> TEXT:
::::::::
This is one of those videos that really gets one cranking on theology and Jonathan Edwards. I look at my current schedule and I laugh at any chance of my "catching up" on Edward's theology any time soon. 

@6:18:  Yeah it took me long to comment. I was just enjoying listening. "Subterranean River" comes from this book by Amy Plantinga Pauw. I happen to both own it and accomplished a full reading of it. It is due for a second reading on multiple points for many of the reasons that Joe and Doug discuss here.

@7:00-10:00:  This is some great stuff from Doug. I've got my fair shakes of issues with both Augustine and Edwards on the Trinity. But I hardly have any issues with the fact that they may very well be right. :-)  My scant ingested Trinitarian teaching on Edwards did strike me as overly "psychological" in its model of the Trinity. At that time I believe I rejected that for a more quantified and calculated view similar to Anselm but I digress...

 @10:15-14:10: This is an incredibly important question. I've been infected by Karl Barth on a couple of these subjects but I do acknowledge that Edward's idea of "overflow" is one of the few things I enjoyed from him. In fact I'm realizing I may have been growing more like Edwards since rejecting Edwards. More digressing...
::::::::
Write out, word for word, the passage of the text between "This is one" and "Doug discuss here.", inclusive. The listing has no role in this exercise.
::::::::
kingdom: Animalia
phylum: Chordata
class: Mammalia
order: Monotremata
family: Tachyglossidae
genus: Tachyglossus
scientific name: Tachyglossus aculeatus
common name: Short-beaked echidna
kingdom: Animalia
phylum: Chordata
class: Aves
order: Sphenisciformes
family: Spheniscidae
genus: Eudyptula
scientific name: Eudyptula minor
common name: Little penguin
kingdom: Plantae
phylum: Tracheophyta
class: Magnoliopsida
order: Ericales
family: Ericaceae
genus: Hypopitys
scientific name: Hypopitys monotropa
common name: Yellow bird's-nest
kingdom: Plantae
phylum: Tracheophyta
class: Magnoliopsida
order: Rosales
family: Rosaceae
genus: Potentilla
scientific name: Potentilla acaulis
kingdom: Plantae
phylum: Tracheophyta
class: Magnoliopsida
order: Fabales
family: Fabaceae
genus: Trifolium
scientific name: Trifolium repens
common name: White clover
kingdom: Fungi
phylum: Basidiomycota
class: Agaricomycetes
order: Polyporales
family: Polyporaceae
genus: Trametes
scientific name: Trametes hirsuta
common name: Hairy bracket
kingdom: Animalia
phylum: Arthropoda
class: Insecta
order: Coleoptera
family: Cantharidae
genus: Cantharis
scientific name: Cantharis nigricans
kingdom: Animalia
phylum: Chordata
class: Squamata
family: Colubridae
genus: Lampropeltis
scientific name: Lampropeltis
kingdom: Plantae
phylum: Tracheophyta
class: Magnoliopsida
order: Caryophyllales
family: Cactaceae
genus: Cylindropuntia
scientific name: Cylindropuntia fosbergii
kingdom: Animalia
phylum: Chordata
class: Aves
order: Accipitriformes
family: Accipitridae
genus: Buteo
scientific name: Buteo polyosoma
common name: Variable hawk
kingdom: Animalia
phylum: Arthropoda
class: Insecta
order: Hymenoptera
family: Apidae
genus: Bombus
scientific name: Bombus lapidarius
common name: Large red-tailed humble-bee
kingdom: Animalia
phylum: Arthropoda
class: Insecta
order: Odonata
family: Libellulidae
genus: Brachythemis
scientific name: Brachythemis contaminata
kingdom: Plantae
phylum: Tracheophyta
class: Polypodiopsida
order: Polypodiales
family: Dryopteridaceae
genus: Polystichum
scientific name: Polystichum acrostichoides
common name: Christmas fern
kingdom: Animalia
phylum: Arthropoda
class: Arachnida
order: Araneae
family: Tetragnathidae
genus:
::::::::
> RESPONSE TO THIS TASK:
This is one of those videos that really gets one cranking on theology and Jonathan Edwards. I look at my current schedule and I laugh at any chance of my "catching up" on Edward's theology any time soon. 

@6:18:  Yeah it took me long to comment. I was just enjoying listening. "Subterranean River" comes from this book by Amy Plantinga Pauw. I happen to both own it and accomplished a full reading of it. It is due for a second reading on multiple points for many of the reasons that Joe and Doug discuss here.